One of the machines in the pump has a full disk, and the drainer does not proceed after cleaning

Note:
This topic has been translated from a Chinese forum by GPT and might contain errors.

Original topic: pump有一台机器磁盘满了,清理后drainer不走

| username: kuweilong666

[TiDB Usage Environment] Production Environment
[TiDB Version]
[Reproduction Path] What operations were performed when the issue occurred
[Encountered Issue: Issue Phenomenon and Impact]
The pumps on machines 157, 186, and 187, where the disk on the pump machine 157 was full, causing the pump to stop writing logs. After clearing out space, the drainer does not proceed and remains inactive.

[Resource Configuration]
[Attachments: Screenshots/Logs/Monitoring]

| username: WalterWj | Original post link

Try restarting the pump and drainer.

| username: CuteRay | Original post link

After cleaning up, restart the pump first.

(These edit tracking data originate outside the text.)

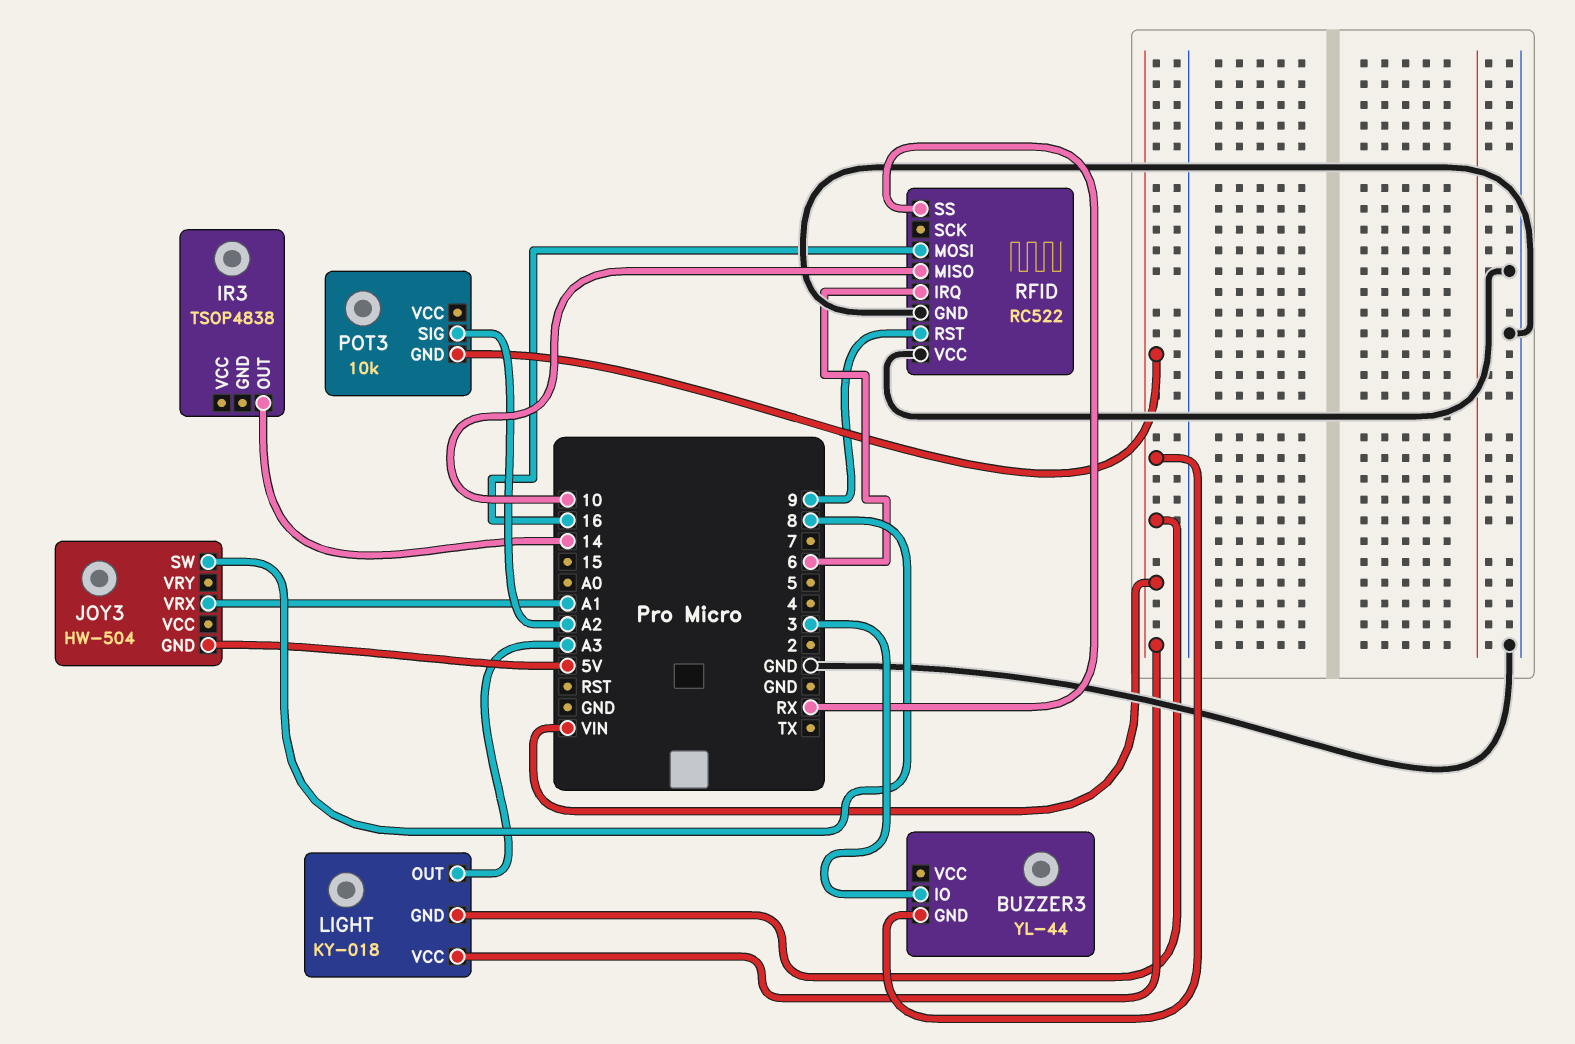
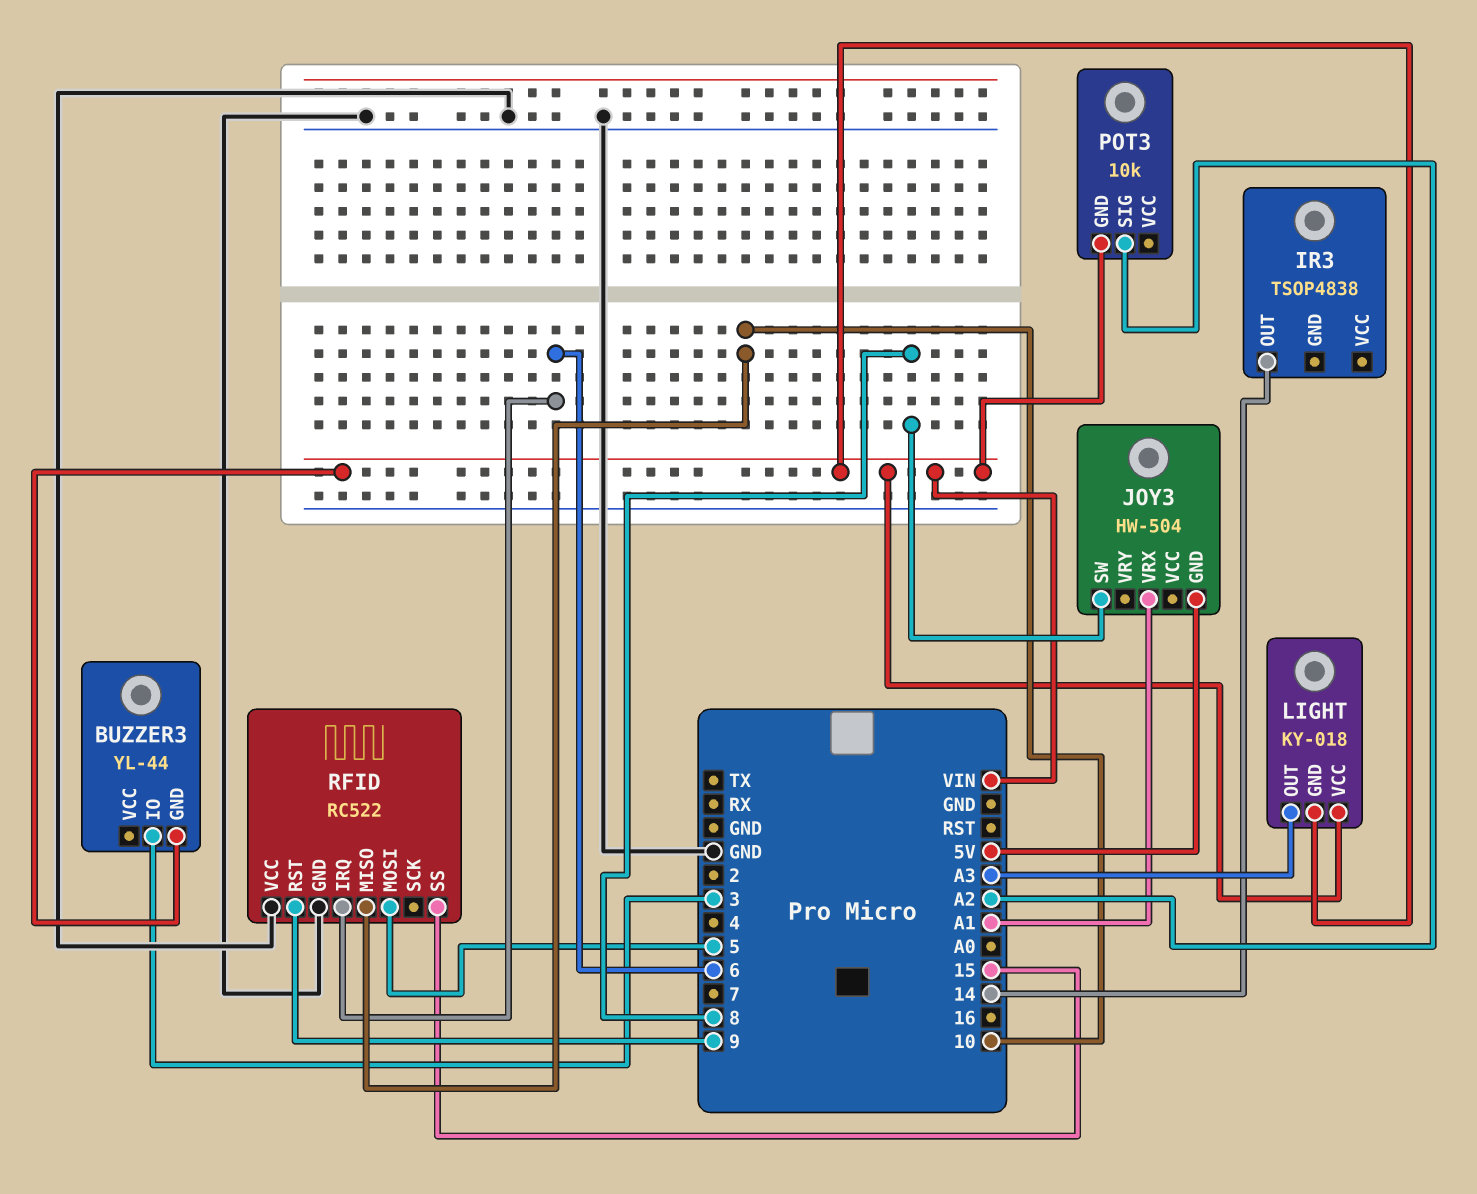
RFID pin MOSI: 16 -> 5
RFID pin SS: RX -> 15

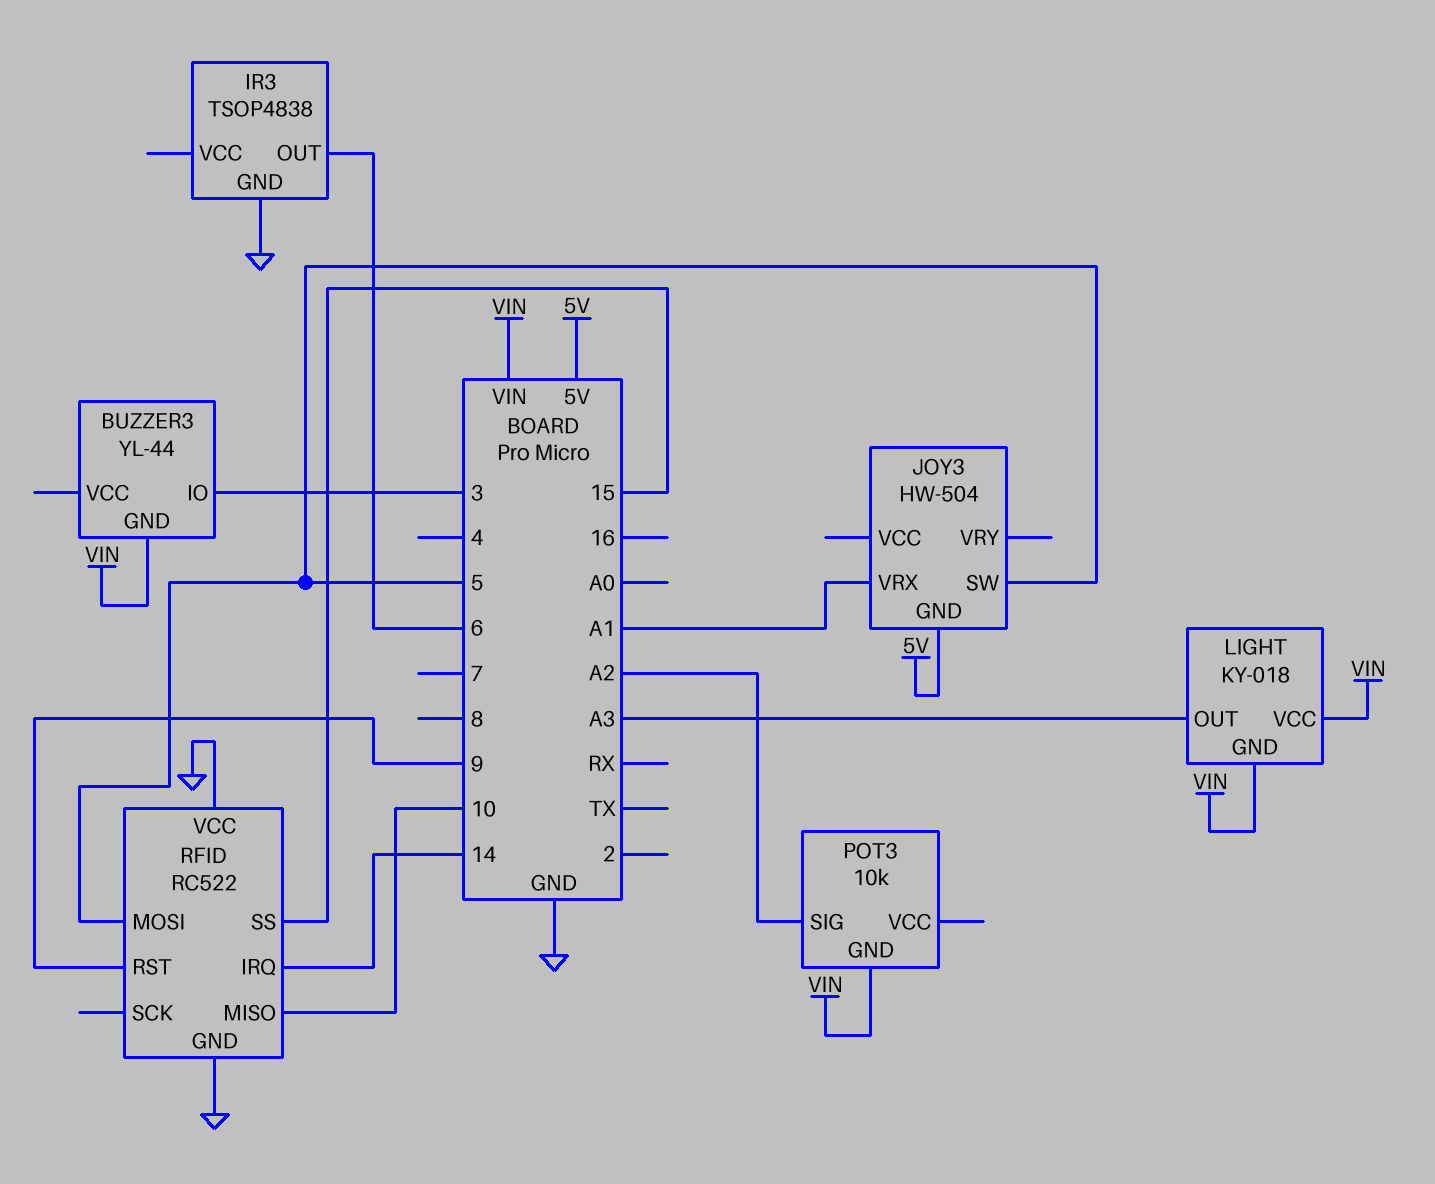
IR3 pin GND: none -> GND
IR3 pin OUT: 14 -> 6
JOY3 pin SW: 8 -> 5
RFID pin IRQ: 6 -> 14

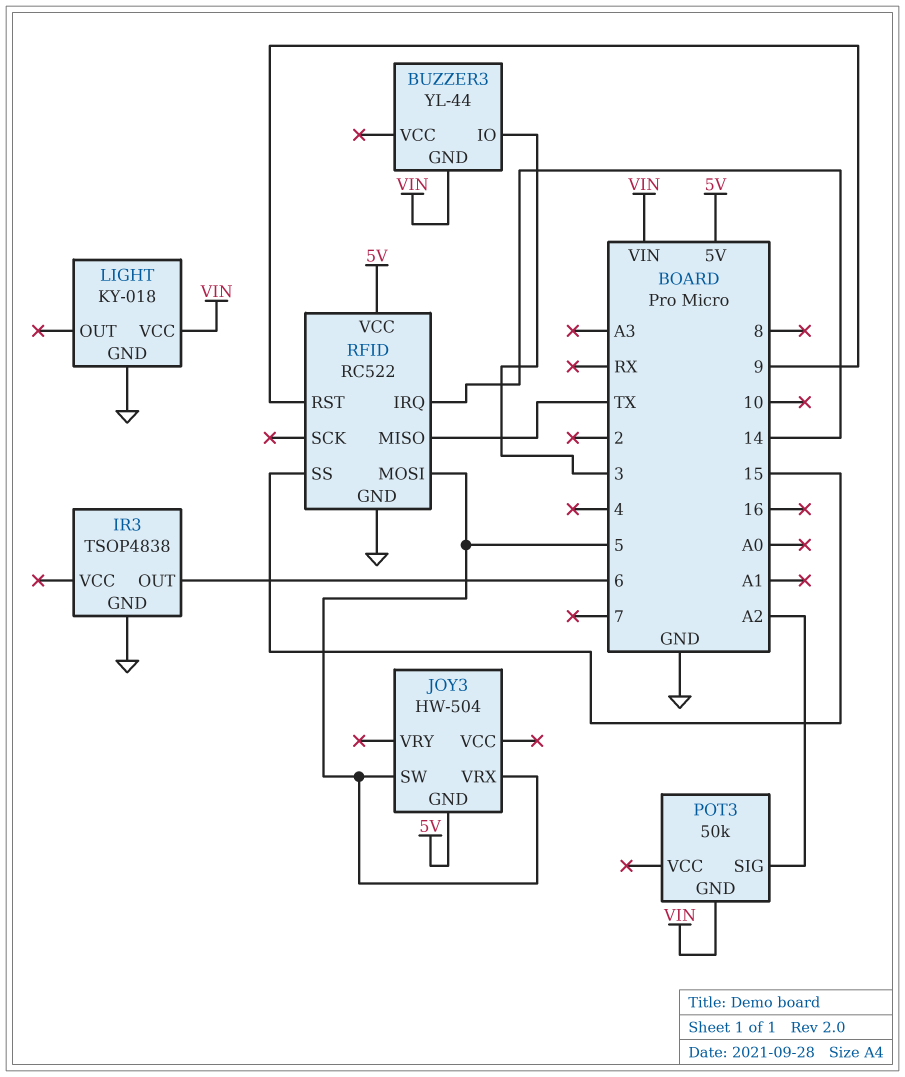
JOY3 pin VRX: A1 -> 5
LIGHT pin GND: VIN -> GND
LIGHT pin OUT: A3 -> none
POT3: 10k -> 50k
RFID pin MISO: 10 -> TX
RFID pin VCC: GND -> 5V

| username: kuweilong666 | Original post link

Restarting the pump requires restarting the TiDB cluster, which is quite troublesome. The key point is that now the 157 pump is writing logs normally.

| username: CuteRay | Original post link

There’s no need for that. Why would you need to restart the TiDB cluster just to restart the pump? Each component of the TiDB cluster can be restarted individually.

| username: kuweilong666 | Original post link

The cluster startup operation will start all components of the entire TiDB cluster in the order of PD → TiKV → Pump → TiDB → TiFlash → Drainer → TiCDC → Prometheus → Grafana → Alertmanager.

| username: xingzhenxiang | Original post link

Try reload -N

| username: kuweilong666 | Original post link

4.0 uses ansible-playbook

| username: xingzhenxiang | Original post link

I have already tiup-ed 3.1.0.

| username: db_user | Original post link

This startup sequence just indicates the normal startup order for the entire TiDB cluster. Each component and each node can be started individually, and you can also change 4 to tiup.

Or try binlogctl

| username: kuweilong666 | Original post link

It’s working now. After individually restarting the pump on 157, the synchronization is normal.

| username: Raymond | Original post link

Is your binlog-ignore-error set to true?